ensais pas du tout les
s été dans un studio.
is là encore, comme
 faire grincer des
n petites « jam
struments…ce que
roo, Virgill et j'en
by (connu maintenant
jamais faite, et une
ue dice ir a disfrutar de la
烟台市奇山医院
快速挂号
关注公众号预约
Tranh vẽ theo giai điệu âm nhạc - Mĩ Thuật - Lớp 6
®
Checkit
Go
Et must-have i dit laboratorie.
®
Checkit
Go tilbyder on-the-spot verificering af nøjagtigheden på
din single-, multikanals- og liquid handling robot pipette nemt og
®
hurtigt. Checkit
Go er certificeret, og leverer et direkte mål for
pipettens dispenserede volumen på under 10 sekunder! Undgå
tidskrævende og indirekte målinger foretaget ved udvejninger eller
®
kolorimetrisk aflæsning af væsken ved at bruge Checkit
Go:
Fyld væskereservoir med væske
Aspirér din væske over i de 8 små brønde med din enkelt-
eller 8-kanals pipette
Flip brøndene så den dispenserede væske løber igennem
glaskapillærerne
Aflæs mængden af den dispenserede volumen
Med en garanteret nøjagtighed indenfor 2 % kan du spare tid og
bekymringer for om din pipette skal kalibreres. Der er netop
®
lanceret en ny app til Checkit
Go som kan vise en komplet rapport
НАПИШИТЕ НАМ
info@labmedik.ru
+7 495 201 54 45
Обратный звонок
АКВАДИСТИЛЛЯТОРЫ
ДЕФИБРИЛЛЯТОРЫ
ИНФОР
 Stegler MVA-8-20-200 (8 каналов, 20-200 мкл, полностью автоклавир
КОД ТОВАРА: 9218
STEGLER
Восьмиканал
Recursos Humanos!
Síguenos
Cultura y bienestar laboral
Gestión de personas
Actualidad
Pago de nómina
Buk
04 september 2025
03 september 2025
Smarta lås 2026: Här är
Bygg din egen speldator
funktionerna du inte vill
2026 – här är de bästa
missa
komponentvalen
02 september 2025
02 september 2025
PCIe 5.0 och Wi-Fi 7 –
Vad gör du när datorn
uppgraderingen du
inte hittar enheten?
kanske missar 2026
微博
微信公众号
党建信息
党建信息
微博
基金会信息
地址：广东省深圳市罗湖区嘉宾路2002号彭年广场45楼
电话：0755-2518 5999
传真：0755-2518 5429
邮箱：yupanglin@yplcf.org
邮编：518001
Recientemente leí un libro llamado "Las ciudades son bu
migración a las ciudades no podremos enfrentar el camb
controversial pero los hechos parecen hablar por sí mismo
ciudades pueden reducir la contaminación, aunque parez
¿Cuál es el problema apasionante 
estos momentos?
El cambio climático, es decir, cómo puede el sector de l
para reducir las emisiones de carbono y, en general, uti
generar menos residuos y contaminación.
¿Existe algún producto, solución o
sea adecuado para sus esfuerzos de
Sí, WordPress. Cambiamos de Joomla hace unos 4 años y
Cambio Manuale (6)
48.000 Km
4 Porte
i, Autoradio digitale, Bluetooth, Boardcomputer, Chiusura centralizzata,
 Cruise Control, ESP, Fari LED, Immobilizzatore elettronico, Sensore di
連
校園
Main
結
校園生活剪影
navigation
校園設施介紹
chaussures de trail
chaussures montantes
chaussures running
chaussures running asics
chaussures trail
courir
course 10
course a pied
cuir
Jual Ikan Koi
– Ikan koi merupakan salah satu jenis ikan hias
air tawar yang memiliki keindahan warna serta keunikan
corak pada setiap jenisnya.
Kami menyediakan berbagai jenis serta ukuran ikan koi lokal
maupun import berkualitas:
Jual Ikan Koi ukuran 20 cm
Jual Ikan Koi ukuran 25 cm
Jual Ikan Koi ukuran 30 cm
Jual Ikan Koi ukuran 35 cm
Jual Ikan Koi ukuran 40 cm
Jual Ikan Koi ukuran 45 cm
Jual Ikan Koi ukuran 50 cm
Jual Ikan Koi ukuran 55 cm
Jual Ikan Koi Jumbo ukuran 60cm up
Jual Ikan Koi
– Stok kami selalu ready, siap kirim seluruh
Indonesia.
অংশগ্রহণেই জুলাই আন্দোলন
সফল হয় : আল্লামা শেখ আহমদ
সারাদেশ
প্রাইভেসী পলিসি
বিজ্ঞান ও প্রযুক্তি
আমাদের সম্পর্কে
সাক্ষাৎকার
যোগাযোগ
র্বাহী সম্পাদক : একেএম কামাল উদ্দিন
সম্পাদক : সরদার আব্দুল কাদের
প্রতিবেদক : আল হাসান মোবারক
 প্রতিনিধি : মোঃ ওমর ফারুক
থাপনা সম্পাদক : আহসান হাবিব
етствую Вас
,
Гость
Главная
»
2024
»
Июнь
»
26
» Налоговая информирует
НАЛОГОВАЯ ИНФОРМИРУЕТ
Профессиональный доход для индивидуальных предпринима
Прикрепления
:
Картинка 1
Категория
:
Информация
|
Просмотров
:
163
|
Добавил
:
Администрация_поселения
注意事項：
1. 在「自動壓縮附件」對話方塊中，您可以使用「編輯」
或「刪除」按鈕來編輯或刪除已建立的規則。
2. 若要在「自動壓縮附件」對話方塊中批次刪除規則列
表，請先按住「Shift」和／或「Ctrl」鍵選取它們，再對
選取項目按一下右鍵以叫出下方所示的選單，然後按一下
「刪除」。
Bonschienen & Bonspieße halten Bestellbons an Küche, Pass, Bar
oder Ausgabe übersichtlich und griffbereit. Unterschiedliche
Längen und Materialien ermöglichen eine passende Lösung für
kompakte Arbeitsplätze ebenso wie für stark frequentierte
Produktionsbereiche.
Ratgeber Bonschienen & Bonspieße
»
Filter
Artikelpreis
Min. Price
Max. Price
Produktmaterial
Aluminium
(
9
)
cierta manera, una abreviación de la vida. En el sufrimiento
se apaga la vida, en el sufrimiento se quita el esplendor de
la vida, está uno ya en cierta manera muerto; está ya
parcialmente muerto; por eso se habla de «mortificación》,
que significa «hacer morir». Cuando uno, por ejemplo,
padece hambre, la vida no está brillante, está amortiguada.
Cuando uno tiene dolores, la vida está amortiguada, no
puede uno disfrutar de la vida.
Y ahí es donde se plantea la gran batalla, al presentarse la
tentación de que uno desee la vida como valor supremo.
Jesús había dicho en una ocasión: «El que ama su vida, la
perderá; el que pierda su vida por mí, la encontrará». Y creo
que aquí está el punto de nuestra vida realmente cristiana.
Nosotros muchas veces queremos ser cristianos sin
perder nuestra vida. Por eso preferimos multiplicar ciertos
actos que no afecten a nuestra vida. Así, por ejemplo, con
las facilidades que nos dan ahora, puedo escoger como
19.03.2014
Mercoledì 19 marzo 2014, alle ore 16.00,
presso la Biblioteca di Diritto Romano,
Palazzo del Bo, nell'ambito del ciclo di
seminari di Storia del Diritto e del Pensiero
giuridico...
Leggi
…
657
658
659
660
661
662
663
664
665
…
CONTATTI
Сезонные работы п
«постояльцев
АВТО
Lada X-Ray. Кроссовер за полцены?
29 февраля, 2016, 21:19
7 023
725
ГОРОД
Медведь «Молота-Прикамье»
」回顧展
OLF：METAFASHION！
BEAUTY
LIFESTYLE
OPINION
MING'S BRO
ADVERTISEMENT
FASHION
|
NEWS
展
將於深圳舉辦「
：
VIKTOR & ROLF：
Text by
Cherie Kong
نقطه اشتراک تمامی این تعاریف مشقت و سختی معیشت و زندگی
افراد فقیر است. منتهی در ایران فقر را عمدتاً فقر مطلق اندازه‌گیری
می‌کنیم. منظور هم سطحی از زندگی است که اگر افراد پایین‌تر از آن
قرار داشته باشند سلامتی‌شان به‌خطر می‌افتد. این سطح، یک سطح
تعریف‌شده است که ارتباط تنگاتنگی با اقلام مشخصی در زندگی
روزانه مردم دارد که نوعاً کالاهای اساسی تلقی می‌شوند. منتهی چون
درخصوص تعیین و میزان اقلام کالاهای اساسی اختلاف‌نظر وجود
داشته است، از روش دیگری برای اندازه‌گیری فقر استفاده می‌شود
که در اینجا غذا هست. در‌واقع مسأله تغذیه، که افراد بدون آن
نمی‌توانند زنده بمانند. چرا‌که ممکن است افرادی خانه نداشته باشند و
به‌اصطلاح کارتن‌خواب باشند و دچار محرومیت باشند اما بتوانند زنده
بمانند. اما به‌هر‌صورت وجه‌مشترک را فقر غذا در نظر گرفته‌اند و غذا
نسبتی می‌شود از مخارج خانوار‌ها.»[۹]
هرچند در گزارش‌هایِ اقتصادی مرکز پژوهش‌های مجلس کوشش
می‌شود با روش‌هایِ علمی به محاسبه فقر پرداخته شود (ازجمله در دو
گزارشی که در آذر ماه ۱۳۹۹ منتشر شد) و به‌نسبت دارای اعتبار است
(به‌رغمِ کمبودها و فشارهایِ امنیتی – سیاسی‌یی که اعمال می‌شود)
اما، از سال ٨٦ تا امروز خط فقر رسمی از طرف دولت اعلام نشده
━━━
**Task instructions:** Of the lines above, retype only those from the line containing "Sí, WordPress. Cambiamos" through the line containing "parcialmente muerto; por", including both, exactly.

**Answer for this exercise:**
Sí, WordPress. Cambiamos de Joomla hace unos 4 años y
Cambio Manuale (6)
48.000 Km
4 Porte
i, Autoradio digitale, Bluetooth, Boardcomputer, Chiusura centralizzata,
 Cruise Control, ESP, Fari LED, Immobilizzatore elettronico, Sensore di
連
校園
Main
結
校園生活剪影
navigation
校園設施介紹
chaussures de trail
chaussures montantes
chaussures running
chaussures running asics
chaussures trail
courir
course 10
course a pied
cuir
Jual Ikan Koi
– Ikan koi merupakan salah satu jenis ikan hias
air tawar yang memiliki keindahan warna serta keunikan
corak pada setiap jenisnya.
Kami menyediakan berbagai jenis serta ukuran ikan koi lokal
maupun import berkualitas:
Jual Ikan Koi ukuran 20 cm
Jual Ikan Koi ukuran 25 cm
Jual Ikan Koi ukuran 30 cm
Jual Ikan Koi ukuran 35 cm
Jual Ikan Koi ukuran 40 cm
Jual Ikan Koi ukuran 45 cm
Jual Ikan Koi ukuran 50 cm
Jual Ikan Koi ukuran 55 cm
Jual Ikan Koi Jumbo ukuran 60cm up
Jual Ikan Koi
– Stok kami selalu ready, siap kirim seluruh
Indonesia.
অংশগ্রহণেই জুলাই আন্দোলন
সফল হয় : আল্লামা শেখ আহমদ
সারাদেশ
প্রাইভেসী পলিসি
বিজ্ঞান ও প্রযুক্তি
আমাদের সম্পর্কে
সাক্ষাৎকার
যোগাযোগ
র্বাহী সম্পাদক : একেএম কামাল উদ্দিন
সম্পাদক : সরদার আব্দুল কাদের
প্রতিবেদক : আল হাসান মোবারক
 প্রতিনিধি : মোঃ ওমর ফারুক
থাপনা সম্পাদক : আহসান হাবিব
етствую Вас
,
Гость
Главная
»
2024
»
Июнь
»
26
» Налоговая информирует
НАЛОГОВАЯ ИНФОРМИРУЕТ
Профессиональный доход для индивидуальных предпринима
Прикрепления
:
Картинка 1
Категория
:
Информация
|
Просмотров
:
163
|
Добавил
:
Администрация_поселения
注意事項：
1. 在「自動壓縮附件」對話方塊中，您可以使用「編輯」
或「刪除」按鈕來編輯或刪除已建立的規則。
2. 若要在「自動壓縮附件」對話方塊中批次刪除規則列
表，請先按住「Shift」和／或「Ctrl」鍵選取它們，再對
選取項目按一下右鍵以叫出下方所示的選單，然後按一下
「刪除」。
Bonschienen & Bonspieße halten Bestellbons an Küche, Pass, Bar
oder Ausgabe übersichtlich und griffbereit. Unterschiedliche
Längen und Materialien ermöglichen eine passende Lösung für
kompakte Arbeitsplätze ebenso wie für stark frequentierte
Produktionsbereiche.
Ratgeber Bonschienen & Bonspieße
»
Filter
Artikelpreis
Min. Price
Max. Price
Produktmaterial
Aluminium
(
9
)
cierta manera, una abreviación de la vida. En el sufrimiento
se apaga la vida, en el sufrimiento se quita el esplendor de
la vida, está uno ya en cierta manera muerto; está ya
parcialmente muerto; por eso se habla de «mortificación》,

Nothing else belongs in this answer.